L’ultima cosa fatta da Mihajlovic col figlio prima di morire: “Io e lui, sotto il diluvio”
Il tatuaggio che Miroslav porta addosso raffigura papà Sinisa intento a calciare una punizione. Ogni tanto lo accarezza e gli dà un'emozione particolare. Ripensa agli ultimi istanti, a quella camminata sotto una pioggia battente fatta una settimana prima di morire. E sembra ieri. "Abbiamo percorso una decina di chilometri. Io e lui, sotto il diluvio. Ma lui, niente… mi disse: aspettiamo che smetta e ripartiamo. Era molto magro. Qualcun altro al suo posto sarebbe rimasto a casa, lui invece era come un leone in gabbia".
A un anno di distanza dalla morte di Mihajlovic il figlio conserva intatti tutti i ricordi di una vita del padre, quello vergato sulla pelle è molto più di un simbolo e per niente un vezzo. L'uomo e il calciatore sono ancora accanto a lui: "In campo lo sento vicino – dice il giovanotto, 23 anni, che è assistente tecnico dei ragazzini dell'Urbetevere -. È stato un anno difficile ma l'incarico che ho mi ha aiutato molto. Ho avuto la possibilità di staccare e al tempo stesso di restare legato a lui. Papà mi ha insegnato a inseguire le mie passioni e anche se molti pensano a me come ‘il figlio di' non m'importa. Io amo il lavoro che faccio e vado avanti come Miro".

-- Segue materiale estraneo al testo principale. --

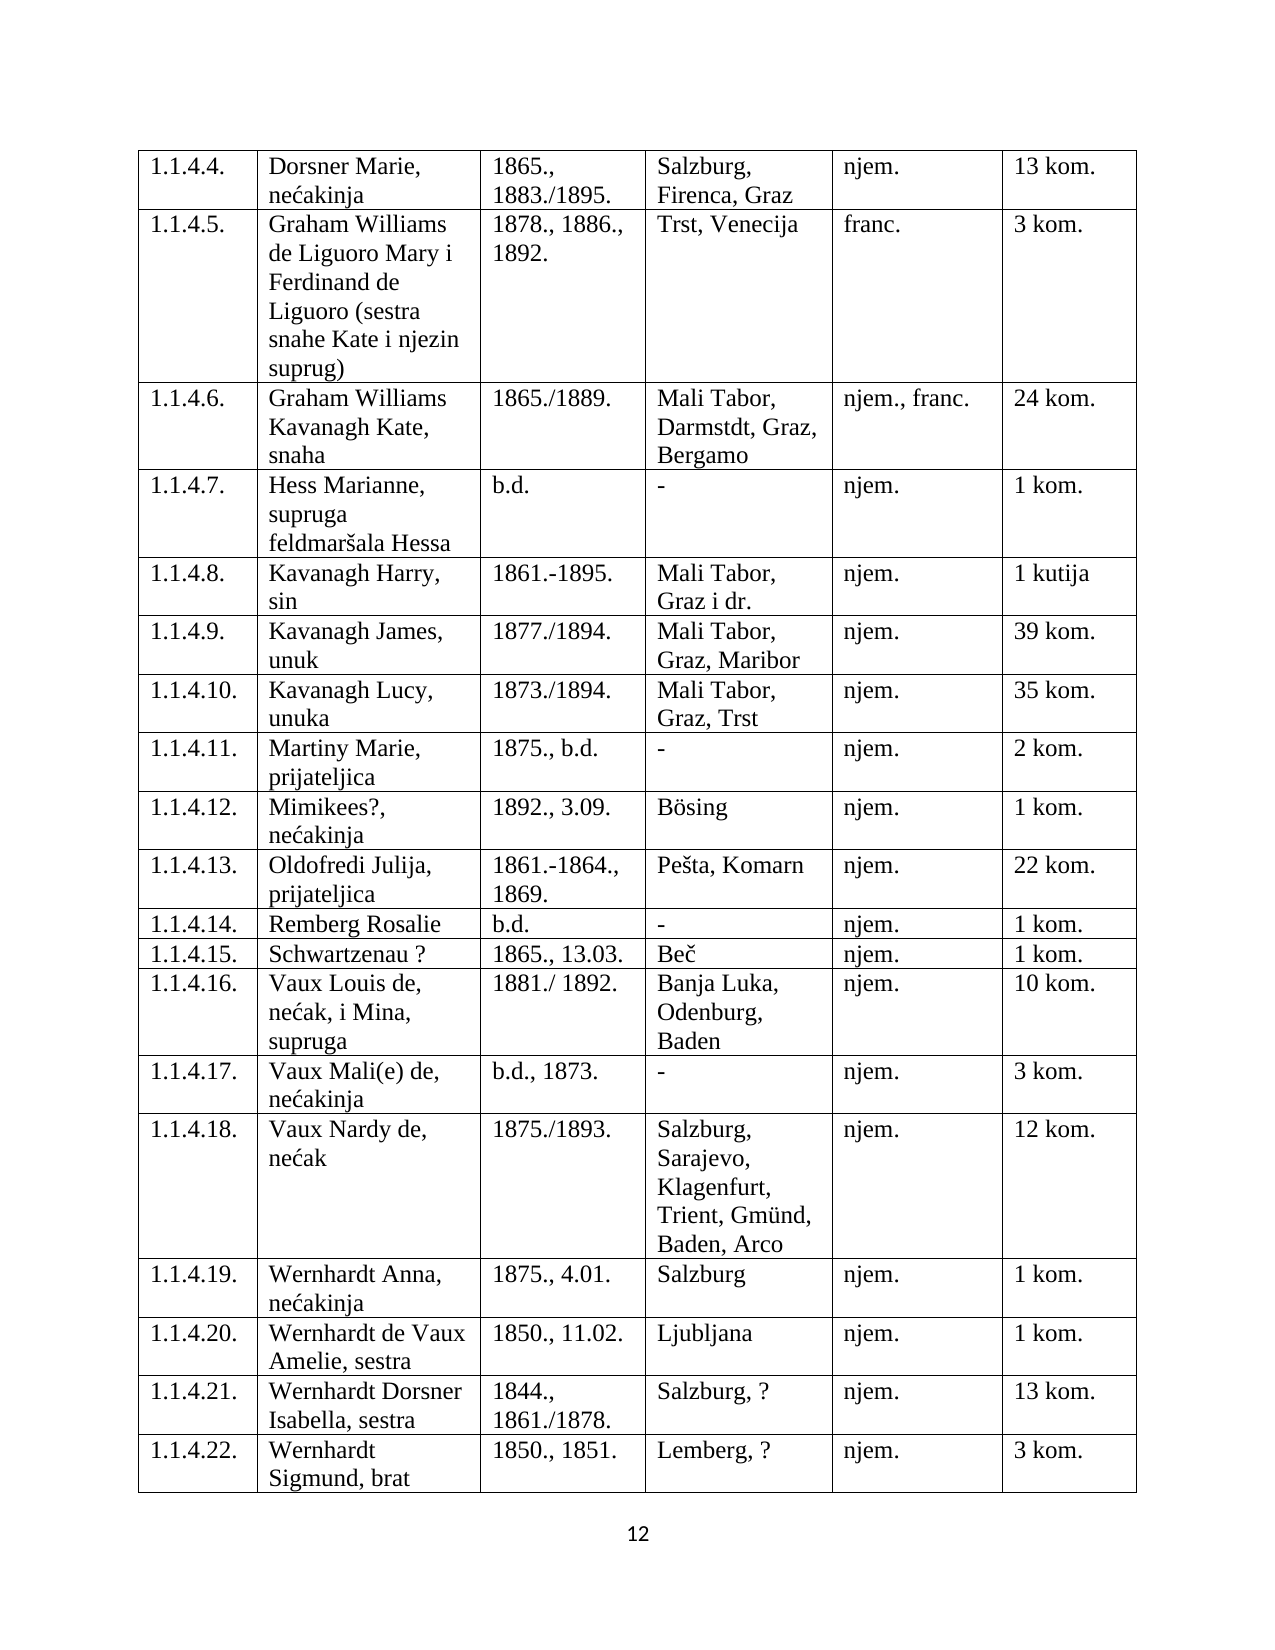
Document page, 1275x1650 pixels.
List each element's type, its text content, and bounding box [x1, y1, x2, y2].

Dove sarà tra qualche giorno, in occasione dell'anniversario del decesso? Da Bologna a Roma non mancheranno iniziative per la commemorazione ma nelle parole che dice il ‘ragazzo' sembra di leggere il pensiero del genitore, quel senso del dovere e quella voglia di non fermarsi mai, nemmeno dinanzi agli aspetti più duri e delicati della malattia: "Assieme all'under 15 della mia squadra che è prima in classifica – ha spiegato nell'intervista al Quotidiano Nazionale -. Devo esserci, così avrebbe voluto mio padre".
L'esempio della madre, Arianna Rapaccioni, lo ha colpito molto. "Mamma non ci fa vedere che sta male, perché è una donna forte – ha aggiunto Miro -. So che lo fa per noi, so cosa prova davveri. Io e miei fratelli cerchiamo di farla stare meglio".
Il 16 dicembre non sarà mai una data come le altre, perché non è vero che il tempo medica, guarisce, aiuta a dimenticare, lenisce. Perché certe cose te le porti dentro per sempre, cambia solo la capacità di riuscire a gestirle nel migliore dei modi, elaborare il lutto. "Eravamo pronti. Ma la verità è che, per quanto tu possa esserlo, quando arriva quel momento è dura e basta. Tutti ti cercano, la realtà è che vorresti solo sparire. Ringrazio ancora quanti ci hanno mostrato affetto, in particolare Deki (Stankovic, ndr). Lui e papà erano fratelli, per noi è uno zio".